We can mix the assembly statements within C/C++ programs using keyword asm. Inline assembly is important because of its ability to operate and make its output visible on C/C++ variables.

GCC Inline Assembly Syntax

Assembly language appears in two flavors: Intel Style & AT&T style. GNU C compiler i.e. GCC uses AT&T syntax and this is what we would use. Let us look at some of the major differences of this style as against the Intel Style.

If you are wondering how you can use GCC on Windows, you can just download Cygwin from www.cygwin.com.

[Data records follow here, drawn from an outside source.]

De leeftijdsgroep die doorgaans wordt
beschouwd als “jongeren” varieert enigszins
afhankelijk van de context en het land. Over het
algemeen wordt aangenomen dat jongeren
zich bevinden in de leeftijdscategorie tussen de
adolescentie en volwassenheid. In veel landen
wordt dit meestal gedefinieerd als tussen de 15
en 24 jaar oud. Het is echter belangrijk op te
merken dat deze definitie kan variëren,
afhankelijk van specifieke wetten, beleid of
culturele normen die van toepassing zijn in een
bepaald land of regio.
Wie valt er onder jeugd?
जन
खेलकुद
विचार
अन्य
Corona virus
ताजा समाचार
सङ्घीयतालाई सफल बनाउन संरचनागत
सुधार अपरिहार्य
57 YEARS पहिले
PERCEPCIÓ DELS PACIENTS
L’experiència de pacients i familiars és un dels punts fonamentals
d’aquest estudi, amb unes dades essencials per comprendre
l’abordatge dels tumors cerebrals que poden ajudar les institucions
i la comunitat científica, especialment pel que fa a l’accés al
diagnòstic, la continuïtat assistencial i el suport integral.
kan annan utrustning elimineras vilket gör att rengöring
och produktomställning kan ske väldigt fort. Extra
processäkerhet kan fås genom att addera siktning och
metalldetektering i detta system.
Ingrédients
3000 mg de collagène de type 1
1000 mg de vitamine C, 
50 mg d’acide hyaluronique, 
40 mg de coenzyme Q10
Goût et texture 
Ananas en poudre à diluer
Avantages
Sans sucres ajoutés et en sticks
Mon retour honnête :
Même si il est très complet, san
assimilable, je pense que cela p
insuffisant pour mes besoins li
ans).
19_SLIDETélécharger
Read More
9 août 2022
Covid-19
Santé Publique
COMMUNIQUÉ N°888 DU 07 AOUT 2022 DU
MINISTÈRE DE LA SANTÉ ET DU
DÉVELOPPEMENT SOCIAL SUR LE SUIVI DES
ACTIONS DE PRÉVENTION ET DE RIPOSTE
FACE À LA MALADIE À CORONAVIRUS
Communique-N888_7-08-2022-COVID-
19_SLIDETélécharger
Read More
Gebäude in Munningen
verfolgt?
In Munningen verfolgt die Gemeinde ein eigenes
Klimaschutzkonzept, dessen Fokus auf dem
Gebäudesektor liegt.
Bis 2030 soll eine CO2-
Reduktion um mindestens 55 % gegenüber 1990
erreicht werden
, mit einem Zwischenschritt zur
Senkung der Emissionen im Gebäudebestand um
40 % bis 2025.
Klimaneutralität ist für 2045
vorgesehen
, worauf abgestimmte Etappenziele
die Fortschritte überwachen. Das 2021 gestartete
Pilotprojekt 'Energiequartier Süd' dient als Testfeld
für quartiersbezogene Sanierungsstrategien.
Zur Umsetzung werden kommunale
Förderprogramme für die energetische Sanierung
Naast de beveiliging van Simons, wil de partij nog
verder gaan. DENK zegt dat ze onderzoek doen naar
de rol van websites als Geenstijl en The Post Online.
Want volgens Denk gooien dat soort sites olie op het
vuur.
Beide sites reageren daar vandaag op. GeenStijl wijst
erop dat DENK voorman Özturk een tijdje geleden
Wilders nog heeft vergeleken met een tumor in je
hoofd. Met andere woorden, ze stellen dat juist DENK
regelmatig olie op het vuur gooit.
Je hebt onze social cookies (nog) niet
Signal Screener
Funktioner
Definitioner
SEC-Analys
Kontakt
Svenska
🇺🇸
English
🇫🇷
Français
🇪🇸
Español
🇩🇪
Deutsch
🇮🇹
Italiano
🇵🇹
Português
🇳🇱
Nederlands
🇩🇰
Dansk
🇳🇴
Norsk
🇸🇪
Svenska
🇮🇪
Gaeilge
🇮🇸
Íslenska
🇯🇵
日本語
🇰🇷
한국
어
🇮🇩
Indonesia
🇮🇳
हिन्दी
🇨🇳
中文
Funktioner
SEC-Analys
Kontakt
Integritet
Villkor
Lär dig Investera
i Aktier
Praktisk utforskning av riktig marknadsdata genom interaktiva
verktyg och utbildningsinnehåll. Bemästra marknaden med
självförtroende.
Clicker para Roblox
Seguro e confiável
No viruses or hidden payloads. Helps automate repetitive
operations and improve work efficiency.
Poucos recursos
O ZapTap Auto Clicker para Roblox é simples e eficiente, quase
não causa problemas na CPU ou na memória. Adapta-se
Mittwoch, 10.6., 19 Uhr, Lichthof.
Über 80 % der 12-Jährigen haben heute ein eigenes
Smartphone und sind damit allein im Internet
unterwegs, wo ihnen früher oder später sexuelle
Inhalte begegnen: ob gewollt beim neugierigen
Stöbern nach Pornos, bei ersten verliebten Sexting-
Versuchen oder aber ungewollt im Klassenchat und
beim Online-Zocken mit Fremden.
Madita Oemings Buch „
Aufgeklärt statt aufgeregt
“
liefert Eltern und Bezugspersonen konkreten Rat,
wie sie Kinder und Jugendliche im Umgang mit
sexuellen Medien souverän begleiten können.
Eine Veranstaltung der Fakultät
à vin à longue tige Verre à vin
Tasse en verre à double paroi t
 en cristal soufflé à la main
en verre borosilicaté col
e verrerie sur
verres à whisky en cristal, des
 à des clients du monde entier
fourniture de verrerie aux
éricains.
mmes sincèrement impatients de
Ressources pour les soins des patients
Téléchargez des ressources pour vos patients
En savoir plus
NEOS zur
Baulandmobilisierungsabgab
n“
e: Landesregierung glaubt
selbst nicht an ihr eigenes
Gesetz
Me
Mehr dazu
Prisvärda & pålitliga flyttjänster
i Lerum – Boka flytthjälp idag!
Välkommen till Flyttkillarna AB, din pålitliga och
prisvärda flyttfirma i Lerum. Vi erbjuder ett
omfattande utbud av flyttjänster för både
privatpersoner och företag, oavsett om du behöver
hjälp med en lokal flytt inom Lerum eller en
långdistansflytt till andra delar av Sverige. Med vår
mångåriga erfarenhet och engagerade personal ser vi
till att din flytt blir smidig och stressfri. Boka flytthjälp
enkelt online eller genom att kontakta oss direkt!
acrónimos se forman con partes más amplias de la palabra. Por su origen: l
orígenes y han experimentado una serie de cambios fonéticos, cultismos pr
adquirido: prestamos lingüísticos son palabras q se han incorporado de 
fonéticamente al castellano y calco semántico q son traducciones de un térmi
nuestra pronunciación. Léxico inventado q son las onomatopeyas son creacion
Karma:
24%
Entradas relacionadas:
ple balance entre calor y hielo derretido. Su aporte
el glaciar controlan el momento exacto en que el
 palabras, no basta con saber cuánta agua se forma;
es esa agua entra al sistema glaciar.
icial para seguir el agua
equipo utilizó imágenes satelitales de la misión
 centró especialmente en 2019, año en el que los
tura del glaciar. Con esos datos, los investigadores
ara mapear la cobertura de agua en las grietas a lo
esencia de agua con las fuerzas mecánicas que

  1. Register Naming: Register names are prefixed with %, so that registers are %eax, %cl etc, instead of just eax, cl.
  2. Ordering of operands: Unlike Intel convention (first operand is destination), the order of operands is source(s) first, and destination last. For example, Intel syntax "mov eax, edx" will look like "mov %edx, %eax" in AT&T assembly.
  3. Operand Size: In AT&T syntax, the size of memory operands is determined from the last character of the op-code name. The suffix is b for (8-bit) byte, w for (16-bit) word, and l for (32-bit) long. For example, the correct syntax for the above instruction would have been "movl %edx, %eax".
  4. Immediate Operand: Immediate operands are marked with a $ prefix, as in "addl $5, %eax", which means add immediate long value 5 to register %eax).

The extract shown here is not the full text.